→ **Goal of the exercise**:
Copy out all of the records, exactly as they appear.

→ **Supplied data**:
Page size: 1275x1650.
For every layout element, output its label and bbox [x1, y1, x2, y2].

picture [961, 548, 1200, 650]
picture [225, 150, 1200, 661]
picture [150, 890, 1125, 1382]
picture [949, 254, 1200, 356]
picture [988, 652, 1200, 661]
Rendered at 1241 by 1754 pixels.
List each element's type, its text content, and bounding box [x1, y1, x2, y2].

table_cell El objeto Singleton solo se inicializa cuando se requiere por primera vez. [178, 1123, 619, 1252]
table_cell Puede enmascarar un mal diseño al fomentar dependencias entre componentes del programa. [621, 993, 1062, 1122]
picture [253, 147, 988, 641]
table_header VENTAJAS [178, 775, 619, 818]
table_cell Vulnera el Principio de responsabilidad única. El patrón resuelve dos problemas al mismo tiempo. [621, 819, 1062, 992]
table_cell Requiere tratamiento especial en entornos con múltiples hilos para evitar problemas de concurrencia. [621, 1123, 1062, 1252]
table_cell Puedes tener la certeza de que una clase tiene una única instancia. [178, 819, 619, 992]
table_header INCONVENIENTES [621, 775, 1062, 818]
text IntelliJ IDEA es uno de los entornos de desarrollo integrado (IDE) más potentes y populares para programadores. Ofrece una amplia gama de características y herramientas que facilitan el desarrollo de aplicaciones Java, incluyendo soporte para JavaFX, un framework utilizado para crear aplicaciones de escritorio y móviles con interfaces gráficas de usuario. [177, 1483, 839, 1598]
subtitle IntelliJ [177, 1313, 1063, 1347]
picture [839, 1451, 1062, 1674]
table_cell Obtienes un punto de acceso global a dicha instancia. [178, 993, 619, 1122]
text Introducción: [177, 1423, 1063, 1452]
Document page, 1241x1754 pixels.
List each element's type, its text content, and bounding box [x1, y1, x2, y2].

→ **Answer to the problem**:
Page size: 1275x1650.
For every layout element, output its label and bbox [x1, y1, x2, y2].

picture [961, 548, 1200, 650]
picture [225, 150, 1200, 661]
picture [150, 890, 1125, 1382]
picture [949, 254, 1200, 356]
picture [988, 652, 1200, 661]
Rendered at 1241 by 1754 pixels.
List each element's type, its text content, and bounding box [x1, y1, x2, y2].

table_cell El objeto Singleton solo se inicializa cuando se requiere por primera vez. [178, 1123, 619, 1252]
table_cell Puede enmascarar un mal diseño al fomentar dependencias entre componentes del programa. [621, 993, 1062, 1122]
picture [253, 147, 988, 641]
table_header VENTAJAS [178, 775, 619, 818]
table_cell Vulnera el Principio de responsabilidad única. El patrón resuelve dos problemas al mismo tiempo. [621, 819, 1062, 992]
table_cell Requiere tratamiento especial en entornos con múltiples hilos para evitar problemas de concurrencia. [621, 1123, 1062, 1252]
table_cell Puedes tener la certeza de que una clase tiene una única instancia. [178, 819, 619, 992]
table_header INCONVENIENTES [621, 775, 1062, 818]
text IntelliJ IDEA es uno de los entornos de desarrollo integrado (IDE) más potentes y populares para programadores. Ofrece una amplia gama de características y herramientas que facilitan el desarrollo de aplicaciones Java, incluyendo soporte para JavaFX, un framework utilizado para crear aplicaciones de escritorio y móviles con interfaces gráficas de usuario. [177, 1483, 839, 1598]
subtitle IntelliJ [177, 1313, 1063, 1347]
picture [839, 1451, 1062, 1674]
table_cell Obtienes un punto de acceso global a dicha instancia. [178, 993, 619, 1122]
text Introducción: [177, 1423, 1063, 1452]
Document page, 1241x1754 pixels.
List each element's type, its text content, and bounding box [x1, y1, x2, y2].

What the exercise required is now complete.